Call to Support Indigenous Women Artisans in Brazil During the Pandemic

The organisation Fodors Travel offers expert travel content for over 80 years, with local writers and vacation experts offering travel advice and recommendations about worldwide destinations. They also provide an overview of arts, history, and culture in different regions. In one of these overviews about Brazil, they made a call to support Indigenous people – especially women – in Brazil, who are struggling to overcome the impacts of the pandemic. The remote Indigenous population living in the forests are among the most affected by the virus. The coronavirus is not only affecting people’s health but is threatening the survival of the tribe’s traditions, culture and spiritual knowledge – notably passed on by the elders. Since the beginning of the pandemic many tribal elders have been victims of the virus, which prevents their cultural legacy (usually oral traditions) from being passed on, representing a huge cultural loss to the indigenous communities.

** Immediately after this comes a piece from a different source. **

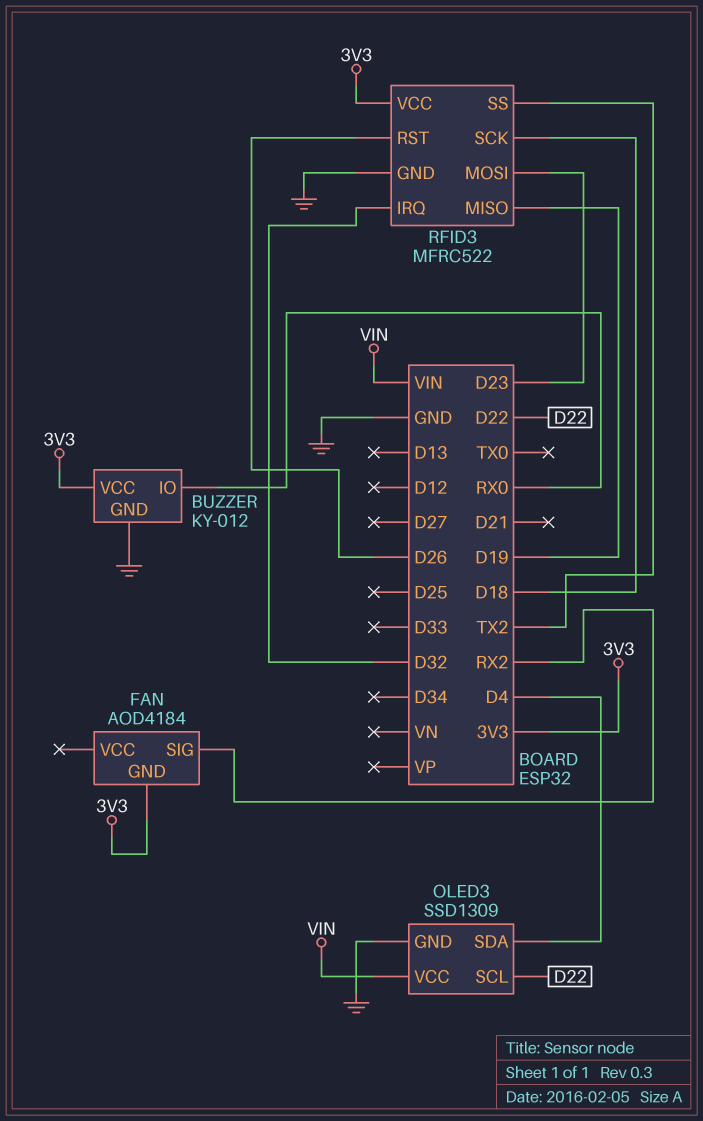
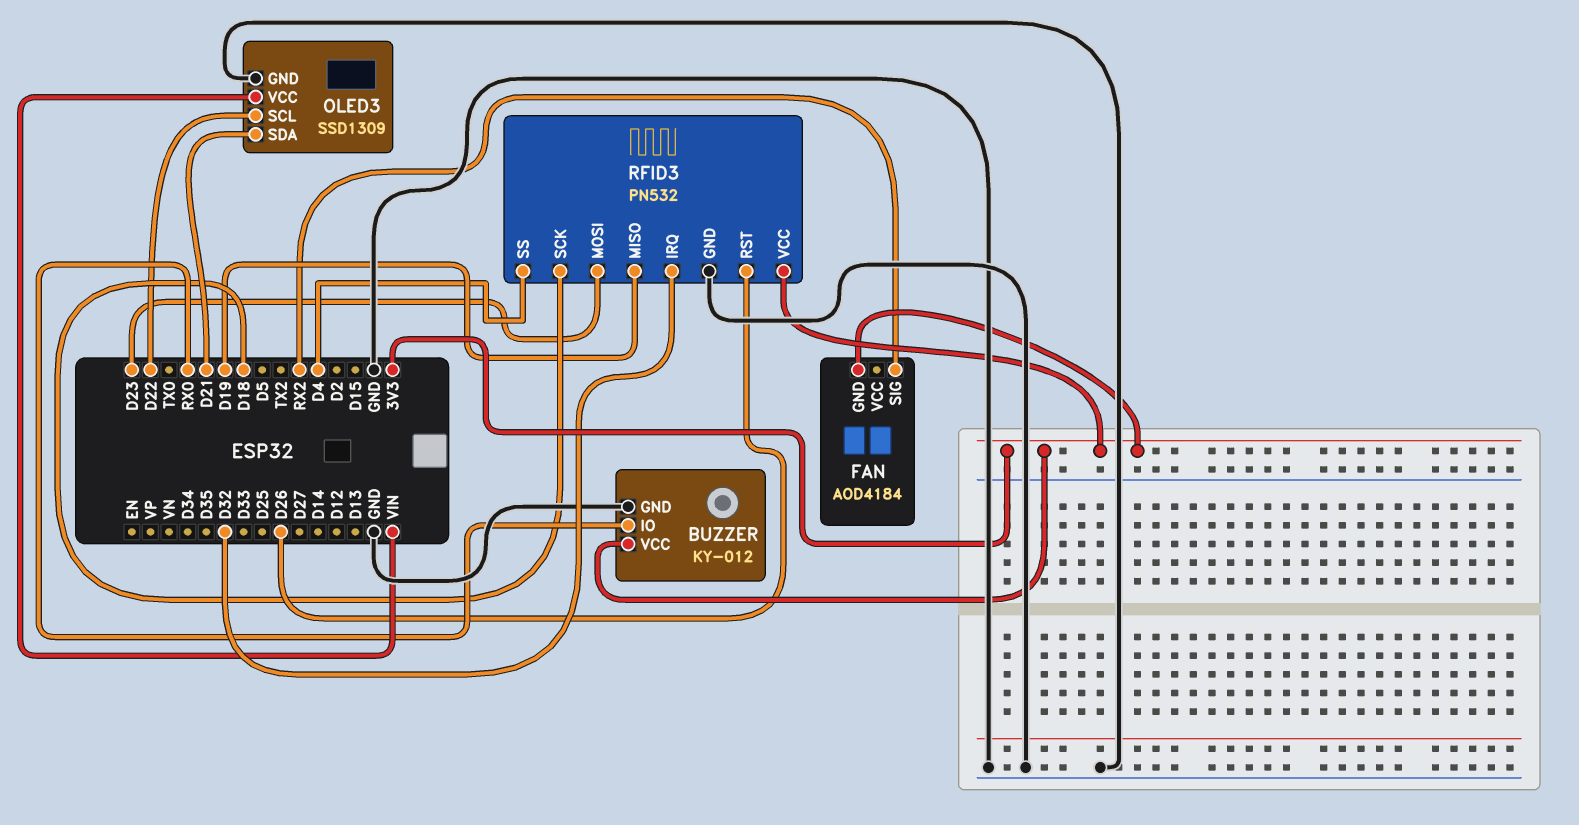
OLED3 pin SDA: D4 -> D21
RFID3: MFRC522 -> PN532
RFID3 pin SS: TX2 -> D4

There is, however, another problem brought by the pandemic. The difficulties of indigenous women artisans to sell their artwork, a key aspect of their culture and the main source of income for these tribes. The region is home to 16 different ethnic groups who survive from online selling of their hand-made pieces. The artist and activist from the Indigenous Xingu reserve, Kaiti Yawalapiti, calls attention to avoid buying from predatory sellers (who intermediate the selling and make huge profits over it) and also stressed the importance of supporting and buying indigenous art. by doing so, people will not only help to supplement their income but also preserve the local culture.